Standardized Testing; Saving Grace or Devil’s Advocate?
It may have started out to help out schools, but somehow ended up being something that has teachers skeptical of their jobs. With no state without rules and regulations for tests, thanks to No Child Left Behind; all students, no matter race, gender, or handicaps must take these tests in order for the state to give their schools more or less funding. So should funding for our schools be based on test scores or actual grades and participation? Some of the major problems I see in standardized tests are the curriculum map, the stress it has on our children, The fact that every child takes the same exact test, the fear installed in our teachers and the monopolization of funding.
One of the positive aspects of standardized testing (according to http://www.brighthub.com/education/k-12/articles/16137.aspx) is it gives teachers guidance to help them determine what to teach students and when to teach it. The net result is less wasted instructional time and a simplified way of timeline management. However, most of us would see this as a more negative effect. Because teachers are going by what they should teach, they neglect the many things that are not on the test material, therefore leaving our children further behind in the system.
The stress of testing is also a huge impact on today’s students. Because the results of the tests reflect on teachers and the school, schools have done away with recess. In most cases this is a student’s only time to unwind and interact with peers. With this taken away we take the chance of letting our children stress even more about the standardized tests.

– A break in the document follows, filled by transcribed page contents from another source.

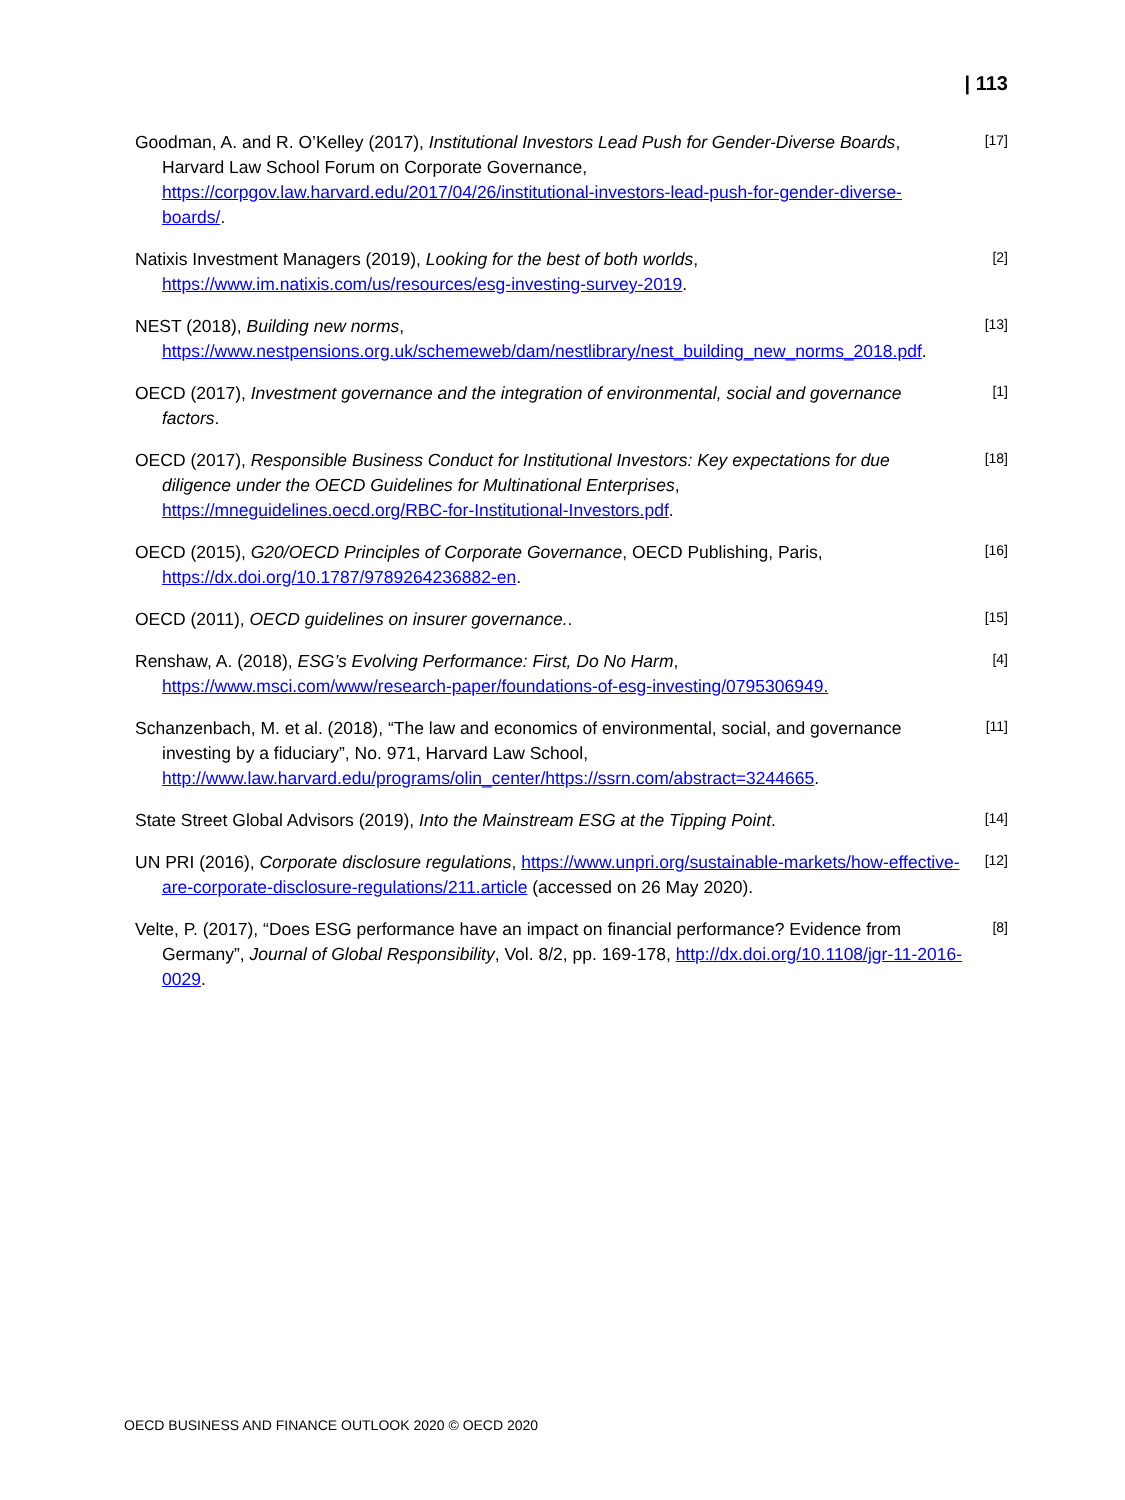| 113
Goodman, A. and R. O’Kelley (2017), Institutional Investors Lead Push for Gender-Diverse Boards, Harvard Law School Forum on Corporate Governance, https://corpgov.law.harvard.edu/2017/04/26/institutional-investors-lead-push-for-gender-diverse-boards/.
[17]
Natixis Investment Managers (2019), Looking for the best of both worlds, https://www.im.natixis.com/us/resources/esg-investing-survey-2019.
[2]
NEST (2018), Building new norms, https://www.nestpensions.org.uk/schemeweb/dam/nestlibrary/nest_building_new_norms_2018.pdf.
[13]
OECD (2017), Investment governance and the integration of environmental, social and governance factors.
[1]
OECD (2017), Responsible Business Conduct for Institutional Investors: Key expectations for due diligence under the OECD Guidelines for Multinational Enterprises, https://mneguidelines.oecd.org/RBC-for-Institutional-Investors.pdf.
[18]
OECD (2015), G20/OECD Principles of Corporate Governance, OECD Publishing, Paris, https://dx.doi.org/10.1787/9789264236882-en.
[16]
OECD (2011), OECD guidelines on insurer governance..
[15]
Renshaw, A. (2018), ESG’s Evolving Performance: First, Do No Harm, https://www.msci.com/www/research-paper/foundations-of-esg-investing/0795306949.
[4]
Schanzenbach, M. et al. (2018), “The law and economics of environmental, social, and governance investing by a fiduciary”, No. 971, Harvard Law School, http://www.law.harvard.edu/programs/olin_center/https://ssrn.com/abstract=3244665.
[11]
State Street Global Advisors (2019), Into the Mainstream ESG at the Tipping Point.
[14]
UN PRI (2016), Corporate disclosure regulations, https://www.unpri.org/sustainable-markets/how-effective-are-corporate-disclosure-regulations/211.article (accessed on 26 May 2020).
[12]
Velte, P. (2017), “Does ESG performance have an impact on financial performance? Evidence from Germany”, Journal of Global Responsibility, Vol. 8/2, pp. 169-178, http://dx.doi.org/10.1108/jgr-11-2016-0029.
[8]
OECD BUSINESS AND FINANCE OUTLOOK 2020 © OECD 2020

Another problem with No Child Left Behind is that every student has to take the same exact standardized test. This is to promote equality in the classroom, however, it is somewhat discouraging to the disabled and the ethnic. Although some might be able to, most kids in a special needs classrooms cannot do the same work as one in a regular class. Therefore, having them take the same test will make the disabled feel somewhat uncomfortable. The tests are in America, making them given in English. No matter how many people want to argue that “they came to our country, they can learn our language” is not valid; this is America, a melting pot of culture. A lot of recently immigrated aliens speak little to no English,consequently, their kids speak none, are they expected to take an exam in complete English and understand what they are doing? This does nothing but intimidate a young child. I believe they should be given an option in what language they are able to take the test in. This is bound to improve the scores of states with lots of Hispanic children.
Teachers have admitted to doing anything to improve the test scores, even resorting to cheating. With the consequences of low performance on tests, lower salary and competency tests for example, it’s no wonder that teachers feel like they are forced to do something about the scores. Teachers need to feel secure in their jobs to be able to have a good impact on our children’s education. With good and bad teachers out there, we assume standardized test grades are the only way to decipher them apart. I agree we need to get rid of those teachers that lack passion and aren’t good teachers. But seems to me as if we can see who those are by grades in the class, and students input. Making all teachers fear for their jobs isn’t a way to improve standardized tests scores.
I believe the lack of funding to those schools with lower test scores is somewhat unfair. First off, it is more likely for a lower income school district to have lower scores rather than a higher income district. Thus cheating the lower income districts out of much needed funds because they weren’t able to raise their test scores. In most cases, this turns out to be a continuous cycle in which these districts never get the funding to have a chance at getting their scores up.
In general, standardized testing isn’t a bad thing. It can predict how well the child has progressed in the school year. And knowing this can help the kids that aren’t doing so well, get more focus from their teachers. But when the tests become the priority over everything else that the kids need to learn, there’s a problem. The children should be put first, they should all be given the same equal chance with individual priorities; because everyone is special in their own way. This is America, and they are our future.